SUPPLIED PASSAGE:
■ ■ ■ ■

The Rhetoric of Fetal Rights in the American Abortion Debate

Over the years, anti-abortion advocates have tried to empower the fetus instead of the woman. In 1973, the United States Supreme Court legalized abortion. The Supreme Court ruled that abortion should fall under a woman’s right to privacy and that abortion should therefore be legal and available for all women. During the court case the respondents (Wade) used the rhetoric of fetal rights in order to strengthen their anti-abortion case. They wanted the court to accept the idea that life begins at conception because then they could argue that if the law protects all life, it should also protect the life of the fetus in the mother’s womb and abortion should then be illegal. During the hearings, visual imagery, such as pictures of the development of the fetus, was used to support the respondents’ case. 100 The legalization of abortion after Roe v. Wade meant a victory for pro-choice advocates but it is also a key historic moment for the anti-abortion movement because of the backlash it caused. Immediately after the Roe v. Wade ruling, anti-abortion supporters called for its repeal and now, forty years later, that call has only intensified.

■ ■ ■ ■

EXERCISE INSTRUCTIONS:
• A. Please answer these from the passage on fetal-rights rhetoric:
(i) In what year did the United States Supreme Court legalize abortion?
(ii) Under what right did the Court rule that abortion should fall?
(iii) What visual imagery was used during the hearings to support the respondents' case?
• B. Continue the passage on fetal-rights rhetoric in the American abortion debate from its last sentence.

EXCERPTED RECORDS:

■ ■ ■ ■

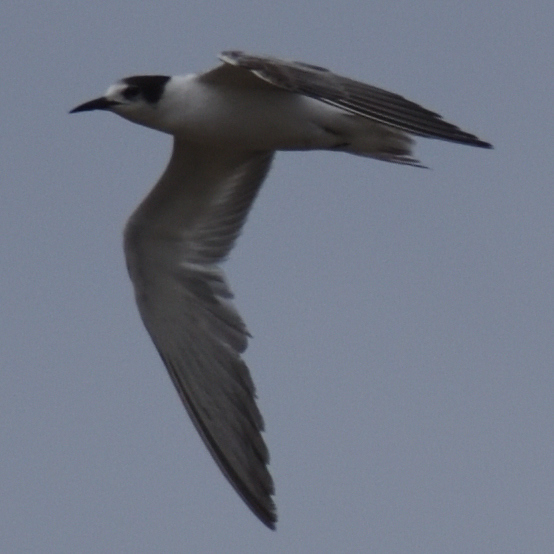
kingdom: Animalia
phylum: Chordata
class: Aves
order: Charadriiformes
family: Laridae
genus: Sterna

■ ■ ■ ■

EXPECTED RESPONSES:
• A.
(i) 1973
(ii) A woman's right to privacy
(iii) Pictures of the development of the fetus

• B.
Since 1973, there have been multiple court cases in which fetal rights were part of the reasoning. In 1975, for instance, there was the Edelin trial in Boston. In this trial dr. Kenneth Edelin was prosecuted for manslaughter after performing an abortion even though by then, abortion had been legal for two years. In this case, the respondents claimed the fetus was no other than a human being, both under the law and under the microscope.101 Then, in 1981, Jessie Mae Jefferson became the first American woman to have a court-ordered C-section when temporary custody of her unborn child was granted to the Department of Human Resources.102 These cases were based on the

decision that fetal rights are more important than the rights of the mother.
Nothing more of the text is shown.